■ **Supplied information**

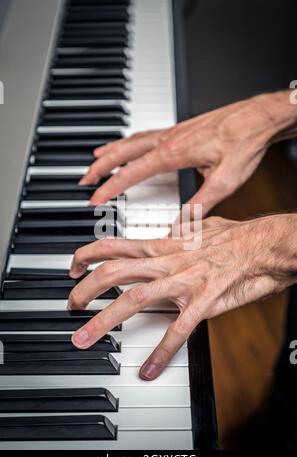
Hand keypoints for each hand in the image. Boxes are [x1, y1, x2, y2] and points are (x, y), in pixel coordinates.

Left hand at [68, 214, 296, 379]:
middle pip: (113, 272)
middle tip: (71, 306)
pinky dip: (161, 351)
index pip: (115, 245)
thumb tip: (169, 232)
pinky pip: (178, 329)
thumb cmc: (236, 236)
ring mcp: (183, 281)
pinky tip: (149, 370)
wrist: (263, 245)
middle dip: (85, 289)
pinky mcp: (202, 301)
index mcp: (164, 247)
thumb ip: (178, 232)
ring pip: (134, 298)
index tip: (73, 266)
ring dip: (104, 320)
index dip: (87, 255)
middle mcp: (167, 262)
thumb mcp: (199, 227)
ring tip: (84, 338)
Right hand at [80, 91, 293, 214]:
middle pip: (123, 151)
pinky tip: (129, 144)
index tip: (94, 198)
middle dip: (100, 166)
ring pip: (132, 140)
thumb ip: (199, 206)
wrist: (260, 116)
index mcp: (174, 152)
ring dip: (111, 151)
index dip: (110, 186)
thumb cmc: (245, 143)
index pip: (132, 172)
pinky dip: (129, 140)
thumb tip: (181, 228)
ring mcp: (173, 130)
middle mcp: (168, 138)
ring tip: (95, 160)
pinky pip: (145, 133)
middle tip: (84, 179)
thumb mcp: (224, 181)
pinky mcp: (181, 128)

■ **Your task**
Looking at the listing above, count the lines that contain "ring" and give nothing but the number.

■ **Task output**
8